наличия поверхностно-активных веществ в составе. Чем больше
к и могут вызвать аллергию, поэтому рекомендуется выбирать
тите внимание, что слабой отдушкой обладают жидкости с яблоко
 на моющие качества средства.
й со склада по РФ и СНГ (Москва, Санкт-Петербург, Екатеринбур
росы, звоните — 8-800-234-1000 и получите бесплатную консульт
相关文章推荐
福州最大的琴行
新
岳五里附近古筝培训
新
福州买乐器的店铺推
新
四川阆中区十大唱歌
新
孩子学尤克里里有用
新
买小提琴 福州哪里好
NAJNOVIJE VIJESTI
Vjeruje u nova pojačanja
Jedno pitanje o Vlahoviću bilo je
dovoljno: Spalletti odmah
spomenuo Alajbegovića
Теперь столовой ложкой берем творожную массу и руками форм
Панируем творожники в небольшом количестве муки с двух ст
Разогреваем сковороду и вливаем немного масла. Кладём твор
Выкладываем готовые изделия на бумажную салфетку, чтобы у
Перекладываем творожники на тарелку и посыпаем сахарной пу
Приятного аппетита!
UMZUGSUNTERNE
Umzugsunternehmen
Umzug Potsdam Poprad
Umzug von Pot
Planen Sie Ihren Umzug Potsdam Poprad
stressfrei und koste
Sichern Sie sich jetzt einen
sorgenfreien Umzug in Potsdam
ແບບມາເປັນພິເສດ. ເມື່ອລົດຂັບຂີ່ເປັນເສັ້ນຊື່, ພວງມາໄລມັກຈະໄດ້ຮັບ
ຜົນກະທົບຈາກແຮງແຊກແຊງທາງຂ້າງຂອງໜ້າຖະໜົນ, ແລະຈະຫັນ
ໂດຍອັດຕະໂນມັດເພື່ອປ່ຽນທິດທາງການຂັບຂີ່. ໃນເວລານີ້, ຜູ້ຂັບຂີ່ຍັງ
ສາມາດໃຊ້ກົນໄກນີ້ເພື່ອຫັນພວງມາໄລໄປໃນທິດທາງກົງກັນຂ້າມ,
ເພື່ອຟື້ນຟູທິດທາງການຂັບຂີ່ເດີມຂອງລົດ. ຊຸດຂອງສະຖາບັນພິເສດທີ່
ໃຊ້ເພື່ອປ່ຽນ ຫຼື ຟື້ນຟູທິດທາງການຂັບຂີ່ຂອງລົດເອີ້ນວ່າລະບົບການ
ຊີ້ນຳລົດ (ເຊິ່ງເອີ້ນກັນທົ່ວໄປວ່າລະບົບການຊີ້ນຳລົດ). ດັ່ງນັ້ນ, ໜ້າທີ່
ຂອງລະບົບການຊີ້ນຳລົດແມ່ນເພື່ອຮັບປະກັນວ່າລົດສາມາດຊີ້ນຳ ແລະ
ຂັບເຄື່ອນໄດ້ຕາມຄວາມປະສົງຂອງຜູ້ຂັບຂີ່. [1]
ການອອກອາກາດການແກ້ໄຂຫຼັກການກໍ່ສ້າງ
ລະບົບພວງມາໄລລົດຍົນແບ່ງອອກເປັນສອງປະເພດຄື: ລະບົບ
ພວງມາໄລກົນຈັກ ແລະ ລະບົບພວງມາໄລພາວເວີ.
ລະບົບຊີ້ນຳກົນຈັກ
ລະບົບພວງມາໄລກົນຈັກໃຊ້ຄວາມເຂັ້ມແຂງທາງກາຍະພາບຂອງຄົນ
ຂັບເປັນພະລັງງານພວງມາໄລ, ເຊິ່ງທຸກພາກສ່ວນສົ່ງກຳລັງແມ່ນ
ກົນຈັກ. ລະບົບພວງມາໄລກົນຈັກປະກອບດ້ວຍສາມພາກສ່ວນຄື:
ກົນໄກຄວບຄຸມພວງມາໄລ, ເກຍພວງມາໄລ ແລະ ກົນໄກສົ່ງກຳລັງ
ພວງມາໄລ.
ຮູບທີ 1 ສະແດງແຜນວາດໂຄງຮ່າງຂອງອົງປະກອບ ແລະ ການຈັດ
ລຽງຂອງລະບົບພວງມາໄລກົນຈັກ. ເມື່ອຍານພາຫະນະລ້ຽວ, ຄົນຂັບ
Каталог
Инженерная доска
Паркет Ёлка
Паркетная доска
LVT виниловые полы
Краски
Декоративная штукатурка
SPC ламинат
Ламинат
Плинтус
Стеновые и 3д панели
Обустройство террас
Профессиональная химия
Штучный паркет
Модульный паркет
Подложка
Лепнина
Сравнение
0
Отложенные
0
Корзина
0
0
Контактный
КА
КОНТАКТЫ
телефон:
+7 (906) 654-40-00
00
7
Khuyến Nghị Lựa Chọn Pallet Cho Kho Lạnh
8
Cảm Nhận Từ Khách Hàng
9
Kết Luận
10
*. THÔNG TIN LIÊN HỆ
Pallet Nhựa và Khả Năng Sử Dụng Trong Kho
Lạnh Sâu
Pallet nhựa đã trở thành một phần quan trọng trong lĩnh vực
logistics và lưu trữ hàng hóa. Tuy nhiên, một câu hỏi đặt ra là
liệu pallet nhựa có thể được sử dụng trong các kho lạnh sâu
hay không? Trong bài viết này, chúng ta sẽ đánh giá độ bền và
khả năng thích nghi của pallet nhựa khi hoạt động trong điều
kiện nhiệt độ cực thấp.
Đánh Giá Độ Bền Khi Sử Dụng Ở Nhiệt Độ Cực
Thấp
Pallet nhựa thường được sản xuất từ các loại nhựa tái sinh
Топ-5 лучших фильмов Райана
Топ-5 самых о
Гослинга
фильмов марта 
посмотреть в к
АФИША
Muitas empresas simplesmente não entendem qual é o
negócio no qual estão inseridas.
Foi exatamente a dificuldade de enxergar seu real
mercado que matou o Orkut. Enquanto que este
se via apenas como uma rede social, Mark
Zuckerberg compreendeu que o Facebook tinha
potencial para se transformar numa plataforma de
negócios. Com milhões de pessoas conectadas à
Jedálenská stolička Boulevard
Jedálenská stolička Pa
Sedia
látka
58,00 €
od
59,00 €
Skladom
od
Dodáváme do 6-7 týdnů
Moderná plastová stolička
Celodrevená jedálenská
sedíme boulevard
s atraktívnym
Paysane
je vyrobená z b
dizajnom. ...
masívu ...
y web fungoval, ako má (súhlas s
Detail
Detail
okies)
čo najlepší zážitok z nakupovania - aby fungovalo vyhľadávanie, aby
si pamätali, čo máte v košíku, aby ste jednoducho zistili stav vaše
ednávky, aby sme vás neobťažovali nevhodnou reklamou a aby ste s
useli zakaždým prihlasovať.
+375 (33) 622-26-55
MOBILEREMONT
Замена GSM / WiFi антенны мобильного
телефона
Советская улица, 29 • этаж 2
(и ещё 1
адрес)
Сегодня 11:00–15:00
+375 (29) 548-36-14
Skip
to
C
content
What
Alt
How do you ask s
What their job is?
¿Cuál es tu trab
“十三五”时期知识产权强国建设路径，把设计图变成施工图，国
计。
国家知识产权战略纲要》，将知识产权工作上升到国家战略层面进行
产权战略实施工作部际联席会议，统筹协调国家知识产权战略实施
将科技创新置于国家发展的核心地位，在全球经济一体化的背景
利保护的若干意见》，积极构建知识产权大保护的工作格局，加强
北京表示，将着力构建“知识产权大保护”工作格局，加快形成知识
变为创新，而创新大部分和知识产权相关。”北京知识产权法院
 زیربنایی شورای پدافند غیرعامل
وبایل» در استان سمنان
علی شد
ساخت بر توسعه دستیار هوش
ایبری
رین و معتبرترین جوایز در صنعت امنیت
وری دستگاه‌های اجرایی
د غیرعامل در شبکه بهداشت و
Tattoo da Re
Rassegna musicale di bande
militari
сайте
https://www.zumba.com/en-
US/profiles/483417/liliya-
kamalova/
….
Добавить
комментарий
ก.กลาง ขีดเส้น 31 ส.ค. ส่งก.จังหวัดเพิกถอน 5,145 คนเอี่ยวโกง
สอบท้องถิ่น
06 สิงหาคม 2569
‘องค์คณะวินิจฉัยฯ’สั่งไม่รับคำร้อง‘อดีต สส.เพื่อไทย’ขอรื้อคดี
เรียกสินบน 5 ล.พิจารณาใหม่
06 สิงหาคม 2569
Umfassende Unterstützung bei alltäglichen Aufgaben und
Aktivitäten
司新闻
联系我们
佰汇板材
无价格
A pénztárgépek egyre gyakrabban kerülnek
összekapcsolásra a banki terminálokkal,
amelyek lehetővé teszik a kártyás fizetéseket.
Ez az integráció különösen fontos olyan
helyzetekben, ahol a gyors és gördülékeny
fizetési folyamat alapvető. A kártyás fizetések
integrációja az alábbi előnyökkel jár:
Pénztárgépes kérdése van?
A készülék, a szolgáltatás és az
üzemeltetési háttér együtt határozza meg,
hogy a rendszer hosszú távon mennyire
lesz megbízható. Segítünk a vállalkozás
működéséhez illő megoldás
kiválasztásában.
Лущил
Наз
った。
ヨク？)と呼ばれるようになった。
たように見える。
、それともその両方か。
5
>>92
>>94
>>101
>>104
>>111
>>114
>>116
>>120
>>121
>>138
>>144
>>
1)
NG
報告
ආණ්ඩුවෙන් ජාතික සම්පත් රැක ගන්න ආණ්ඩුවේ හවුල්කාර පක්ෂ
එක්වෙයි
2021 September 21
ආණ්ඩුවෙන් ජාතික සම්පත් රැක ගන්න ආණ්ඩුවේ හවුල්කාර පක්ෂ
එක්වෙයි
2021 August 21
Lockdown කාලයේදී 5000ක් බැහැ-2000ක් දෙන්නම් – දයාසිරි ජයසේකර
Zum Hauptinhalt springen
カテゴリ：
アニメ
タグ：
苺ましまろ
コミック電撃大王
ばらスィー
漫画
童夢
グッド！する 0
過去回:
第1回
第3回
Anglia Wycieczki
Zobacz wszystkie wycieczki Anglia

•••••

• [REQUIRED ACTION] Scan the listing above and identify each line holding the string "າລະບ"; copy every such line.

• [EXERCISE OUTPUT]
ໃຊ້ເພື່ອປ່ຽນ ຫຼື ຟື້ນຟູທິດທາງການຂັບຂີ່ຂອງລົດເອີ້ນວ່າລະບົບການ
ຊີ້ນຳລົດ (ເຊິ່ງເອີ້ນກັນທົ່ວໄປວ່າລະບົບການຊີ້ນຳລົດ). ດັ່ງນັ້ນ, ໜ້າທີ່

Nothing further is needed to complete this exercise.